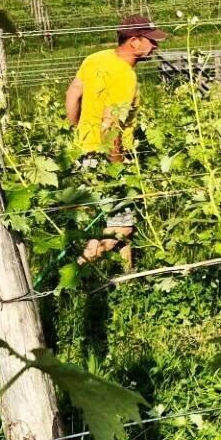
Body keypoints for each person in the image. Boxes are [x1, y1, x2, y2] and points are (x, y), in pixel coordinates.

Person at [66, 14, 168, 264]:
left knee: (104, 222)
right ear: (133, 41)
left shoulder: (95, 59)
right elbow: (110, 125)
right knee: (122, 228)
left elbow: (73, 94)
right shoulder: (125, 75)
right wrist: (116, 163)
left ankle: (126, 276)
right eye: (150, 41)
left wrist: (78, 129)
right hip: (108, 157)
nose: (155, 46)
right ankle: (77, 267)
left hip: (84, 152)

==================================================

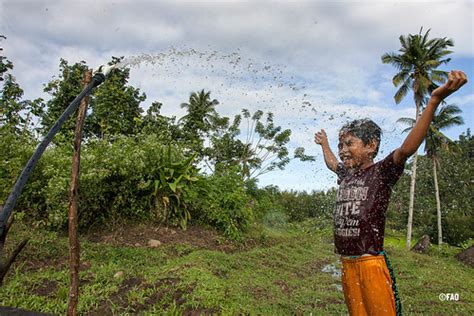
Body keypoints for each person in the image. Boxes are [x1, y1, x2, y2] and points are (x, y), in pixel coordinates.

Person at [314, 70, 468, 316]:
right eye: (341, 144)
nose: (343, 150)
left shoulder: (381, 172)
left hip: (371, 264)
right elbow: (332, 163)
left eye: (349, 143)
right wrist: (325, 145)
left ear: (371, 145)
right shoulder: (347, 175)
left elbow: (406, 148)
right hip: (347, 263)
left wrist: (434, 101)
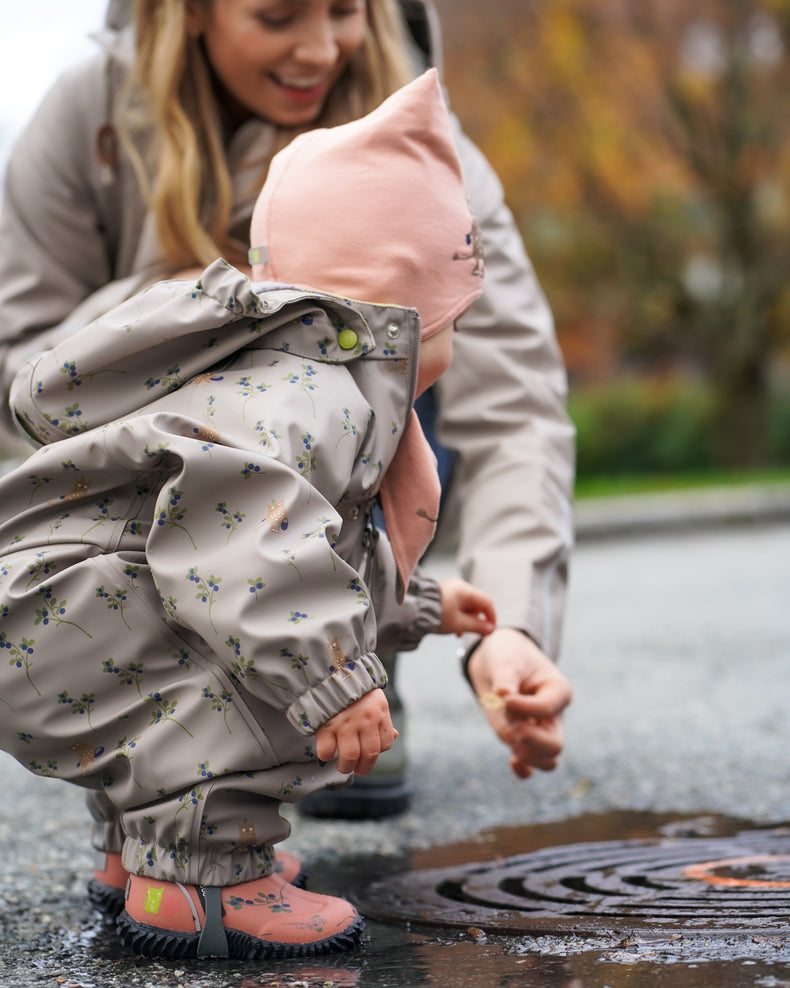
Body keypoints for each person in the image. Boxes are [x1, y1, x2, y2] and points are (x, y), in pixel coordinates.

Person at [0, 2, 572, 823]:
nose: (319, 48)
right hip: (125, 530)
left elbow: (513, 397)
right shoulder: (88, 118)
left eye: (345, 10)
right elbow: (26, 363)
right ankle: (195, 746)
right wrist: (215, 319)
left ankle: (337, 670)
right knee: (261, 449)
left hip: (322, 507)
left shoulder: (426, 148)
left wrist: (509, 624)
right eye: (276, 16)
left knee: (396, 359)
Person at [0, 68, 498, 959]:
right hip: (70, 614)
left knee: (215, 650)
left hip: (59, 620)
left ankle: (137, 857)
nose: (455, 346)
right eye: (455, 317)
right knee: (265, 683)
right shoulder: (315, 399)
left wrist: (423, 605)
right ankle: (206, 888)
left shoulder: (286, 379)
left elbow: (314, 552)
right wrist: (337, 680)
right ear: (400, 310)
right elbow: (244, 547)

==================================================

→ **Problem statement**
A bare number is expected: how many lines above contain the word "shoulder"?

→ **Result for this task**
8